Dossier Maurice Rollinat

 

MAURICE ROLLINAT DANS LA PRESSE

Portrait de Maurice Rollinat par Catherine Réault-Crosnier.

 

Le Rappel

Samedi 13 octobre 1883

Page 3.

(Voir le texte d’origine sur Gallica.)

 

 

LES LIVRES

LA POÉSIE

MAURICE ROLLINAT : Dans les brandes (1 vol., Paris, G. Charpentier). – (…)

 

C’est à l’automne qu’il fait bon parler des vers. Il semble que la poésie, qui n’a plus à paraphraser l’été, à lutter contre les grands effets de soleil et les grandes extases de la vie, se retourne vers l’homme, se penche avec plus de caresses sur lui et lui murmure plus doucement les choses apprises dans les souffles du printemps, dans les arômes de l’été.

(…)

M. Maurice Rollinat sera sans doute de mon avis.
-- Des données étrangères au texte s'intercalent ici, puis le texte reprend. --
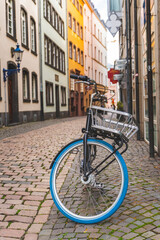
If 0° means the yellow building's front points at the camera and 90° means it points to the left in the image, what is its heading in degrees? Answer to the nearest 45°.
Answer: approximately 315°

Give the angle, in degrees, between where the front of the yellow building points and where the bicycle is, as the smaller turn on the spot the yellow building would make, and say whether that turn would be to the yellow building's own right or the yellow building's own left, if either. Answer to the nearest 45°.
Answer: approximately 45° to the yellow building's own right
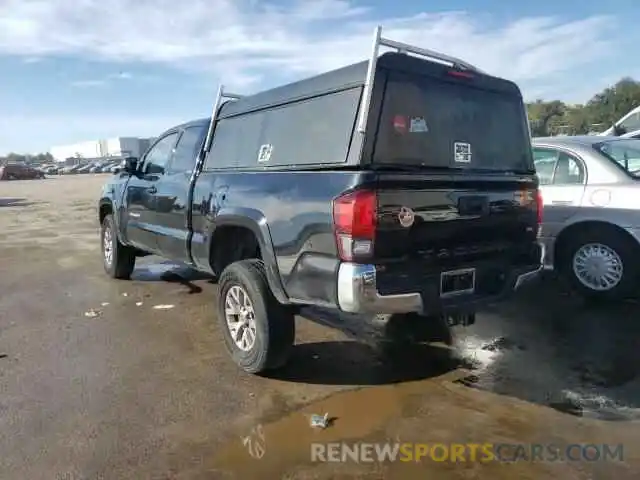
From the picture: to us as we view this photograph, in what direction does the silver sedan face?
facing to the left of the viewer

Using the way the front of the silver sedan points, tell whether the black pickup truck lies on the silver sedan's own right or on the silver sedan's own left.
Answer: on the silver sedan's own left

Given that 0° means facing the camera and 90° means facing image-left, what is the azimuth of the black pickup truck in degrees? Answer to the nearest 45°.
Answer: approximately 135°

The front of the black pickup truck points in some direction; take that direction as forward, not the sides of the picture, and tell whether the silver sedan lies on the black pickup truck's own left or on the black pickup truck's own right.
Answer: on the black pickup truck's own right

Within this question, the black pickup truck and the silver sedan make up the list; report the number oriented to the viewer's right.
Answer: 0
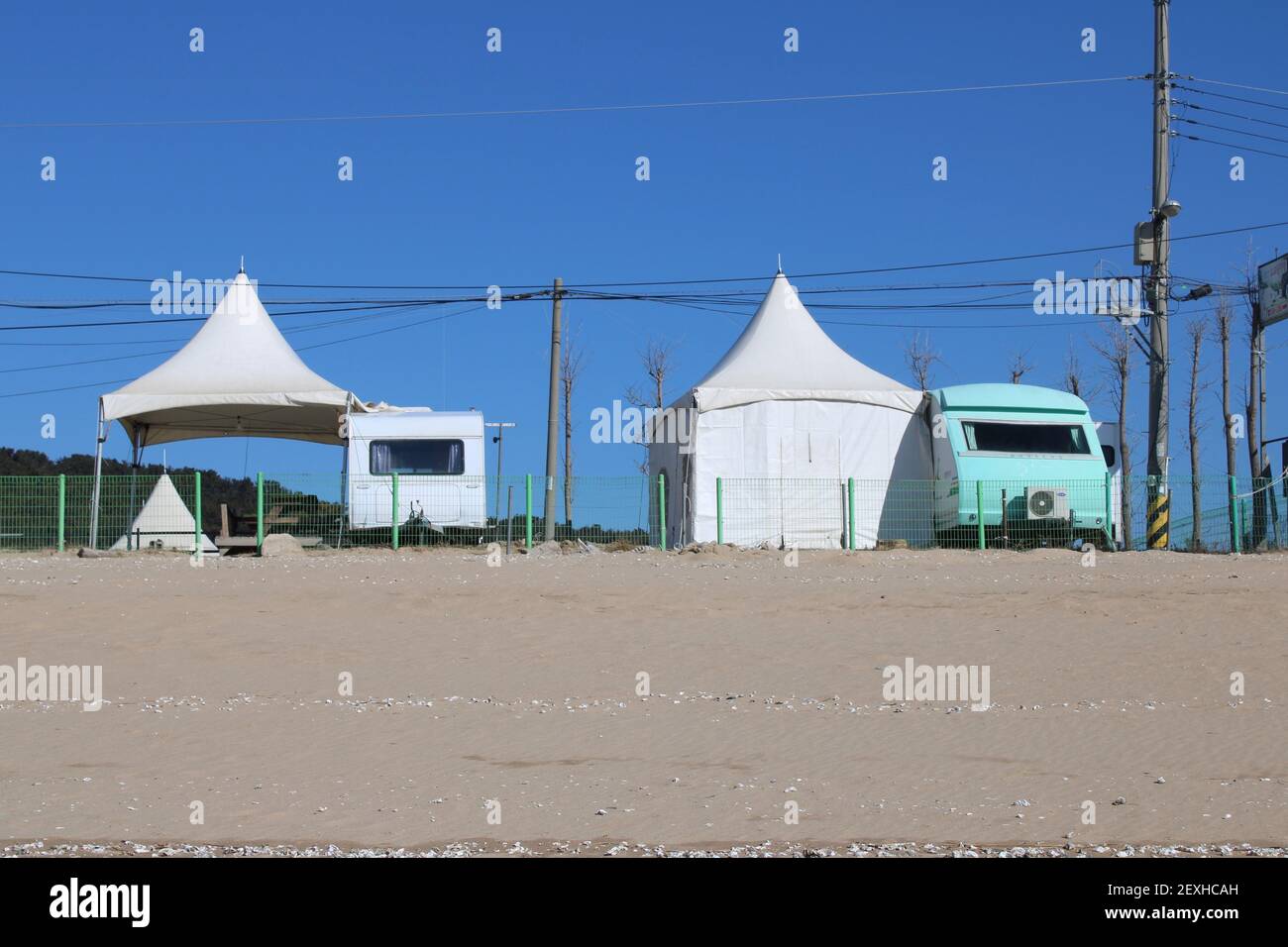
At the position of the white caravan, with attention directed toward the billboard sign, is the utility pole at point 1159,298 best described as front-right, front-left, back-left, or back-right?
front-right

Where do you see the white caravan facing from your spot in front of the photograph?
facing the viewer

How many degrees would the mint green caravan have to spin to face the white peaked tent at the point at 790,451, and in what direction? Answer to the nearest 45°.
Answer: approximately 90° to its right

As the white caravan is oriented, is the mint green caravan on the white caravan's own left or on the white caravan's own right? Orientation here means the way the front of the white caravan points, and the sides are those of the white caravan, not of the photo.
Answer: on the white caravan's own left

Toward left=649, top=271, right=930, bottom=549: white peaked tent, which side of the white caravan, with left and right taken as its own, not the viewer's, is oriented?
left

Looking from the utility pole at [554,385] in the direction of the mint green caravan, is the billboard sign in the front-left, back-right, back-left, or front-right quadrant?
front-left

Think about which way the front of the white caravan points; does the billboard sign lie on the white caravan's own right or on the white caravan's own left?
on the white caravan's own left

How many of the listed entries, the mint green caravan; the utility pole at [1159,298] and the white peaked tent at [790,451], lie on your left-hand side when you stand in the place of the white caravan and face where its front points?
3

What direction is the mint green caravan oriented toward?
toward the camera

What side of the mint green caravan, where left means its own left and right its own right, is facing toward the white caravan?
right

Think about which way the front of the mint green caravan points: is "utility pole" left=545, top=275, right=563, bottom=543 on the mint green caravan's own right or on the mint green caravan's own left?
on the mint green caravan's own right

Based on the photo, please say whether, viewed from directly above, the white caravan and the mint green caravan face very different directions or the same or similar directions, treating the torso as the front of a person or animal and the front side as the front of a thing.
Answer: same or similar directions

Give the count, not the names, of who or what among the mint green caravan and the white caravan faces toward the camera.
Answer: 2

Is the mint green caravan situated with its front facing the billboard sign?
no
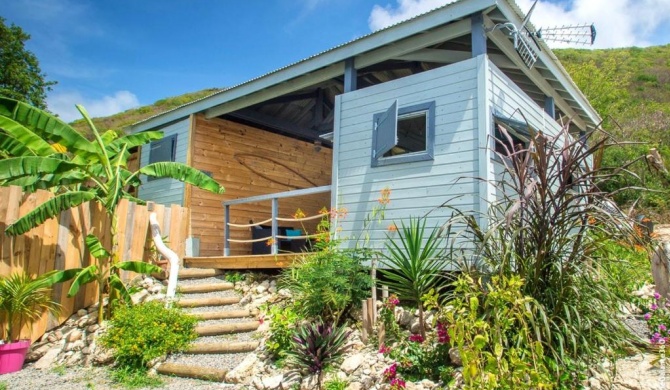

Il aime l’été ; mais il a une affinité sensible pour la saison violette et, dans ses vers, on trouve moins de tableaux d’une lumière crue, comme cette belle idylle naturelle de la Vache au taureau, que des sépias rembrunies et pleines de frissons.

Le poète des Névroses profite du succès de ce volume pour réimprimer sa première œuvre, moins bien accueillie, ou plutôt distraitement reçue. Il a raison d’en appeler au public mieux informé, et si le nombre des pièces très remarquables n’est pas aussi grand dans les Brandes que dans les Névroses, il semble que les pièces réussies dans le livre de début ont un charme plus tendre, plus universel, avec un effort moins sensible pour violer l’attention.

La Mare aux grenouilles est d’une facture excellente, et je connais peu de petits tableaux qui entraînent aussi loin l’imagination que ces trois strophes intitulées le Convoi funèbre :

Le mort s’en va dans le brouillard
Avec sa limousine en planches,
Pour chevaux noirs, deux vaches blanches,
Un charriot pour corbillard.

Hélas ! c’était un beau gaillard,
Aux yeux bleus comme les pervenches !
Le mort s’en va dans le brouillard
Avec sa limousine en planches.

Pas de cortège babillard.
Chacun, en blouse des dimanches,
Suit, morne et muet, sous les branches.
Et, pleuré par un grand vieillard,
Le mort s’en va dans le brouillard.

Je ne crois pas m’abuser en affirmant que ce petit croquis, à l’encre très noire, plaira aux amateurs de la poésie simple, qui donne l’émotion par le trait, plus que par l’épithète.

En somme, on dirait que ce volume de poésie est à sa place, en réapparaissant après les Névroses ; car s’il ne constate pas une supériorité dans la facture, il semble inspiré par un sentiment plus adouci, plus maître de lui, plus près de cette émotion universelle qui fait exhaler le soupir du lecteur dans le sanglot du poète.

M. Maurice Rollinat, après avoir forcé l’attention, tend à la justifier. Nous l’attendons à une œuvre qui, sûre d’être écoutée, n’ait plus besoin de hausser la voix et d’exagérer son geste.

(...)

LOUIS ULBACH.

 

Remarques de Régis Crosnier :

– 1 – L’auteur connaissait Maurice Rollinat, il l’avait invité dans son salon. En effet, dans l’article « Bavardage » signé « Un Parisien », paru dans Le Radical du 29 octobre 1903, page 1, nous pouvons lire : « Je l’avais entendu, dans le salon de mon vieil ami Louis Ulbach, à l’Arsenal : il disait ses vers, (…). »

– 2 – Louis Ulbach fait allusion au livre Les Névroses. Il avait présenté celui-ci dans sa rubrique « Les livres » parue dans Le Rappel du 11 mars 1883, page 3.

– 3 – Dans le poème « Le Convoi funèbre », il y a quelques différences de ponctuation entre le texte publié ici et celui du livre.